* [Request a] Rewrite the records as a numbered list, from the first line of the records through the line containing "होमियोपेथिक", including both ends and omitting blank lines.

··· Text extract ···

Sunday, Oct. 13, 2002 @ 11:26 pm
Thanks for This



So I left off at him leaving for Montreal.

Funny that I should start with him, not funny though, predictable. That's OK, though. I'm OK.

Anyhow, work was slow on Friday - I've mastered the art of stretching 30 minutes of work over the whole 8.5 hour work day. The plan for the night was the Blarney Stone... which happened... but what with bringing a guy friend and an overweight friend... not as much fun as the time it was just me and Miss S.

Saturday was a shopping/errands day. I went home for dinner with my parents and then rented a cheesy 80's movie with my sister.

I'd forgotten how nice days off are.

Mom convinced me to sleep over... the last time I slept there was last Christmas I think. So I curled up in that bed, in that room, where I lived for 17 years. I looked up out that window at the stars, feeling the weight of those same blankets over me. She came in to kiss me goodnight. The clock down the hall tick-tocked me to sleep.

···

* [Request b]
Answer these questions about the journal entry:
(i) How long is the workday the writer mentions?
(ii) What did the writer rent with their sister on Saturday?
(iii) For how many years did the writer live in the room where they slept over?

··· Data for processing ···

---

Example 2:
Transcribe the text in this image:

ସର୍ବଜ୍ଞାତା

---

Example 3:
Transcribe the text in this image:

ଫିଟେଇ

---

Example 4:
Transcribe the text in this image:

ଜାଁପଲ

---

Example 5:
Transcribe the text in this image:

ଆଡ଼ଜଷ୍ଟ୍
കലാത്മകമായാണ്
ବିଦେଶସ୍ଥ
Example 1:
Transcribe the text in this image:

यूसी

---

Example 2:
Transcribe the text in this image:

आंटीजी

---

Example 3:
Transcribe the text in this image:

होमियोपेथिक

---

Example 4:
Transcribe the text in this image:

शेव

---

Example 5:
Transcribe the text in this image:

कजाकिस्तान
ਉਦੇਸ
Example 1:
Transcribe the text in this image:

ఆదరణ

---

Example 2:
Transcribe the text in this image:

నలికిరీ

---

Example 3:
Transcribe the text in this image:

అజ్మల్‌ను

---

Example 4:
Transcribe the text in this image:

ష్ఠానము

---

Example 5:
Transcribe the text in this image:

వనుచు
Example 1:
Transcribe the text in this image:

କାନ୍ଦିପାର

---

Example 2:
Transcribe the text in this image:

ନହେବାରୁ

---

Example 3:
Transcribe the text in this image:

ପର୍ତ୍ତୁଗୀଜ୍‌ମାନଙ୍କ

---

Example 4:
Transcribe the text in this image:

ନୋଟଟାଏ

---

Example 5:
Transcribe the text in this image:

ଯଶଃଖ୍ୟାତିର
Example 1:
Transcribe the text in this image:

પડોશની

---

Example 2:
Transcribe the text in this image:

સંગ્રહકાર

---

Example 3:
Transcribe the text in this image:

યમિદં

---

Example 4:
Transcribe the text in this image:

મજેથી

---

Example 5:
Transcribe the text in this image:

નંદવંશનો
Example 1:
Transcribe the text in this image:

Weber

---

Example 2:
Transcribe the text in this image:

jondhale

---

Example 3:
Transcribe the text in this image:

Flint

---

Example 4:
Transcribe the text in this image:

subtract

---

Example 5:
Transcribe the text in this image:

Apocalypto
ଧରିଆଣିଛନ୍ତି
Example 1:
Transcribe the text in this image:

···

* [Reply a]
1. ---
2. Example 2:
3. Transcribe the text in this image:
4. ସର୍ବଜ୍ଞାତା
5. ---
6. Example 3:
7. Transcribe the text in this image:
8. ଫିଟେଇ
9. ---
10. Example 4:
11. Transcribe the text in this image:
12. ଜାଁପଲ
13. ---
14. Example 5:
15. Transcribe the text in this image:
16. ଆଡ଼ଜଷ୍ଟ୍
17. കലാത്മകമായാണ്
18. ବିଦେଶସ୍ଥ
19. Example 1:
20. Transcribe the text in this image:
21. यूसी
22. ---
23. Example 2:
24. Transcribe the text in this image:
25. आंटीजी
26. ---
27. Example 3:
28. Transcribe the text in this image:
29. होमियोपेथिक

* [Reply b]
(i) 8.5 hours
(ii) A cheesy 80's movie
(iii) 17 years